As a company, we’re proud to say we agreed with and supported her vision. This led to the creation of Subdial, a mobile app that provides first-responder options for incidents involving mental health, domestic disturbances, non-urgent crimes, homelessness, and more. To give access to as many people as possible, we made sure the free app is available for download on both Android and iOS.
Research & Strategy
The first steps of this in-house project? Collecting contacts and vetting information. This included calling the hotlines and organizations we found on social media and across the internet.
While all of the information we gathered is public, the resources we contacted were excited to be included in the app and shared program details that weren’t readily available online. Some directed us to more people to call. We connected with more than 800 nationwide services, and most were found on Don’t Call the Police, a website that lists community-based alternatives to police.
After consolidating and vetting the services, we organized them into categories and updated their descriptions. For the 2020 election, we also included information on voter registration, absentee ballots, polling places, and more.
Since Subdial is an app that connects people to resources in their own neighborhoods, we wanted to emphasize togetherness when it came to the branding.
The app’s logo represents the community. People coming together completes the circle and makes it whole. If you remove one, then the system is out of sync. The organizations and services in Subdial are often non-profits and community-led, which reiterates the idea that we’re all in this together. We all share the responsibility of keeping each other safe.

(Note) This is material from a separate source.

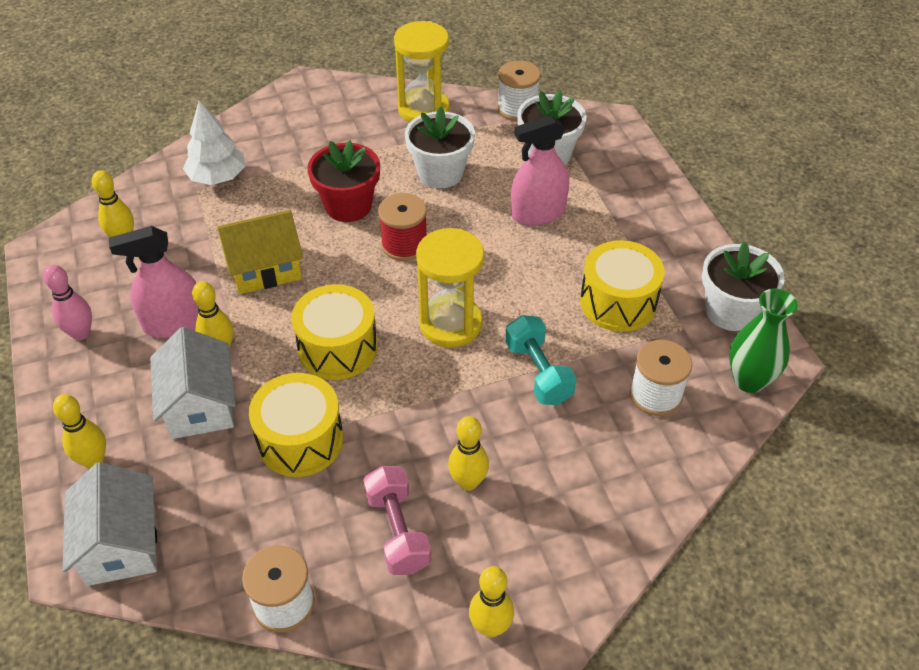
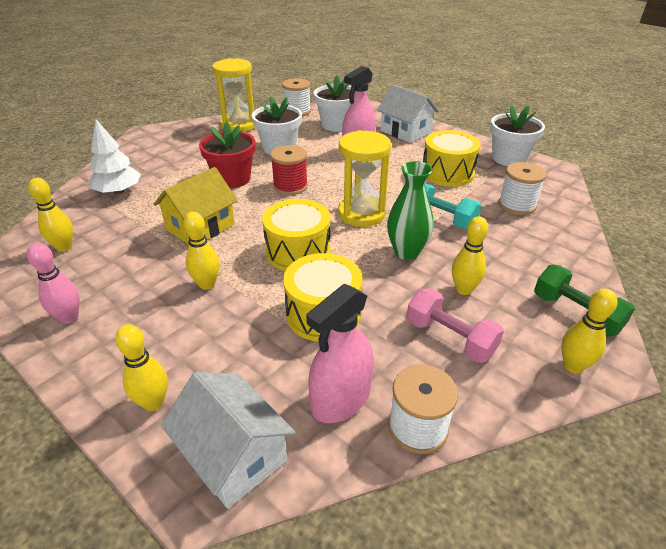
camera: 30 degrees left, 10 degrees down
(174, 323) = (153, 282): pink spray bottle -> pink spray bottle (341, 399)
(200, 405) = (221, 324): white house -> white house (405, 132)
(561, 573) = (575, 313): none -> green dumbbell
(749, 380) = (554, 183): green vase -> green vase (406, 252)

The entire purpose of Subdial is to help people navigate their personal situations easily and more effectively, so we made sure users had exactly what they needed when they needed it.
Since Subdial would be used in specific circumstances, we chose a subdued color palette with straightforward iconography that wouldn’t distract or confuse. The app itself is minimal in design, and the landing page, a screen of every service category, is the first thing people see when they open the app. Resources are tailored geographically and tagged for particular situations, streamlining and simplifying the process of finding specialized services. Users can also search for organizations and bookmark them for future reference.

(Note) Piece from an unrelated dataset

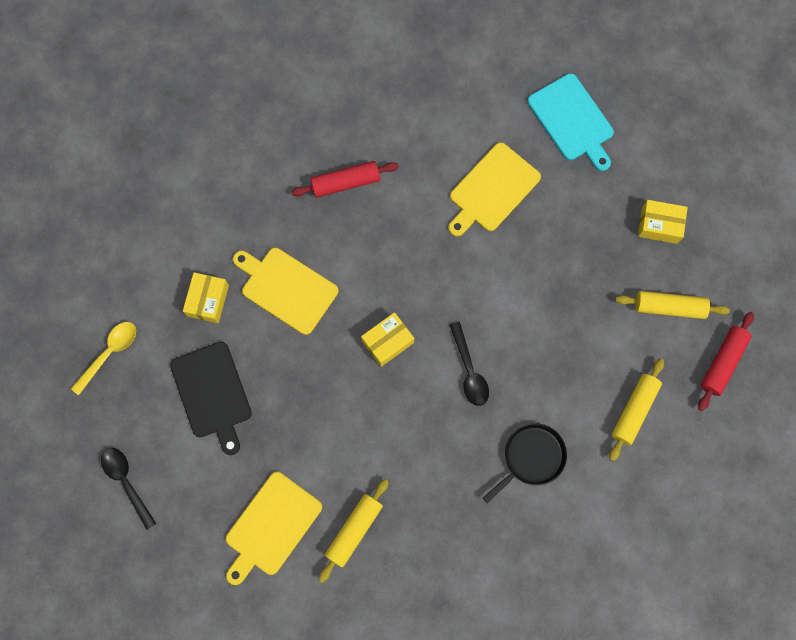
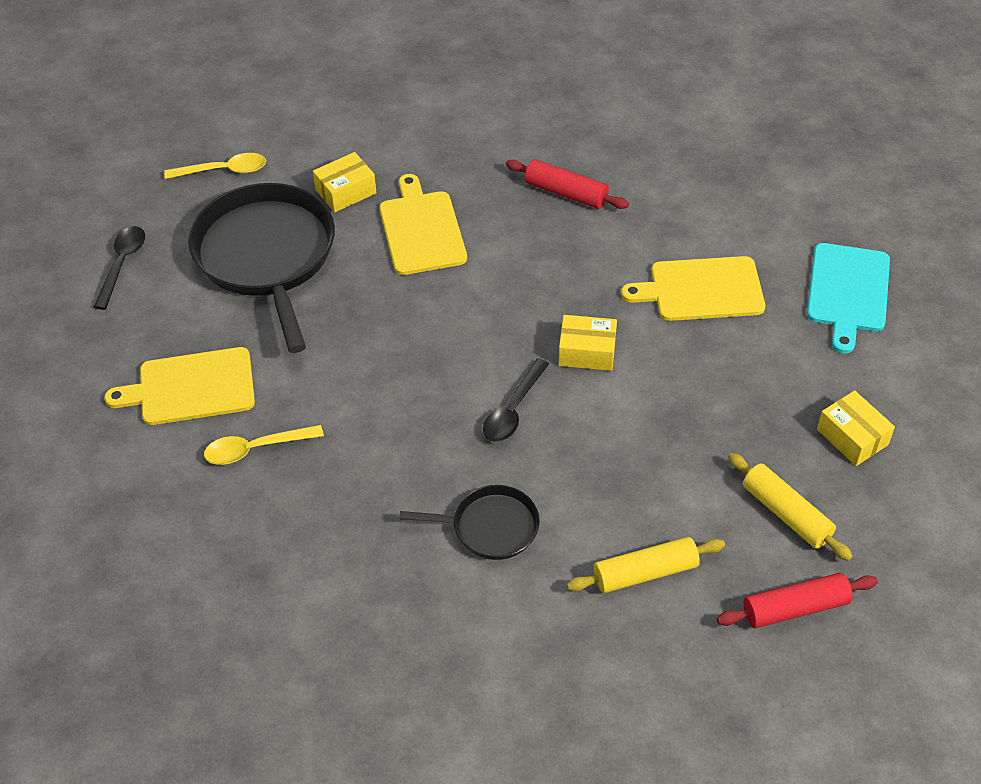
camera: 45 degrees right, 25 degrees down
(212, 393) = (267, 256): black cutting board -> black pan
(354, 530) = (255, 449): yellow rolling pin -> yellow spoon
(388, 342) = (463, 331): yellow box -> yellow box (587, 352)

Given the nature of Subidal, we were very aware of the importance of respecting user privacy. Users can choose whether or not they want to share their location, and they can set Subdial for a zip code or an entire city.
Like all of our projects, we thought about the app in terms of accessibility. It’s easy to navigate and inclusive of all users. For emergency situations, we added an “I need help now” button that directs users to a list of national organizations and hotlines that are open 24 hours a day. We still encourage users to dial 911 when necessary, so that number is also included.
All aspects of Subdial were kept relatively straightforward, even on the development side. We built the app’s architecture from scratch and used the headless CMS Contentful to manage all of the content. This allows us to easily update all of the information in the app without pushing new builds to the App Store or Google Play.
Subdial has resources in all 50 states, and we're working on expanding to smaller cities.
We rely on user feedback to discover and understand who’s using Subdial, how they’ve found it useful, and what services they need the most. Our team updates Subdial so we can maintain its relevance and ensure all information is current and accurate.